◆ **Task instructions**
1. Copy from the STAC forum thread below, starting with "cholmes · 2021-06-28T18:56:24Z" and going on through "sys.exit(run_cli())".
2. In the STAC forum thread below, list in order, from outermost to innermost, every folder in the path given to the validate command.

◆ **Extracted text**
◆ ◆ ◆

Right on, thanks for the feedback. I've added some additional logic to walk children and look for missing links. Output looks something like this:

There isn't the exact file line (getting the exact line would be some additional lifting), but it gives you the file containing the link and the exact text of the link, which hopefully is easily findable. Is this helpful for your debugging scenario?

cholmes · 2021-06-28T18:56:24Z

Cool, that helps for some situations. Actual line numbers is likely not necessary in most situations. Would have helped with the last step, but that one was easy to figure out. Doesn't seem to grab my next particular one though (which feels pretty weird):

% ./scripts/stac validate /Users/cholmes/Repos/planet-orders/new-stacs/planet-stac/collection.json
OK! STAC object at /Users/cholmes/Repos/planet-orders/new-stacs/planet-stac/collection.json is valid!
% stac move-assets collection.json
Traceback (most recent call last):
  File "/Users/cholmes/Repos/planet-orders/venv/bin/stac", line 8, in <module>
    sys.exit(run_cli())

◆ ◆ ◆

◆ **Data listing**
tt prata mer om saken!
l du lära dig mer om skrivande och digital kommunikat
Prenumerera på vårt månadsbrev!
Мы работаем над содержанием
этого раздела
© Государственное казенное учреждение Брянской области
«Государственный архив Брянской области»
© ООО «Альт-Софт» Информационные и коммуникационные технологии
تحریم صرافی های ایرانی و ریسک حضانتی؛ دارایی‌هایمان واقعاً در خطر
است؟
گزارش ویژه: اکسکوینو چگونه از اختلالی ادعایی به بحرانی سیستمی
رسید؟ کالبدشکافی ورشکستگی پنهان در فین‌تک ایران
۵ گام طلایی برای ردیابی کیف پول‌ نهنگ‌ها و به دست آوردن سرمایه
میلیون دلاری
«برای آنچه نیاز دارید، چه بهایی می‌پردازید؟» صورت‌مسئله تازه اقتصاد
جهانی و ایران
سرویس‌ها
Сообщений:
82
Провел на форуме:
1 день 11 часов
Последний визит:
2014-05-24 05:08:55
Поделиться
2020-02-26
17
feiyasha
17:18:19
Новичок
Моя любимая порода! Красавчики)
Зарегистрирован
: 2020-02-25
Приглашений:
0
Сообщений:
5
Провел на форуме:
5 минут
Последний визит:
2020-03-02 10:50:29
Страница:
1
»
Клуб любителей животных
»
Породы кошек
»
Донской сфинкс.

◆ ◆ ◆

◆ **Results of the exercise**
1.
cholmes · 2021-06-28T18:56:24Z

Cool, that helps for some situations. Actual line numbers is likely not necessary in most situations. Would have helped with the last step, but that one was easy to figure out. Doesn't seem to grab my next particular one though (which feels pretty weird):

% ./scripts/stac validate /Users/cholmes/Repos/planet-orders/new-stacs/planet-stac/collection.json
OK! STAC object at /Users/cholmes/Repos/planet-orders/new-stacs/planet-stac/collection.json is valid!
% stac move-assets collection.json
Traceback (most recent call last):
  File "/Users/cholmes/Repos/planet-orders/venv/bin/stac", line 8, in <module>
    sys.exit(run_cli())

2.
Users
cholmes
Repos
planet-orders
new-stacs
planet-stac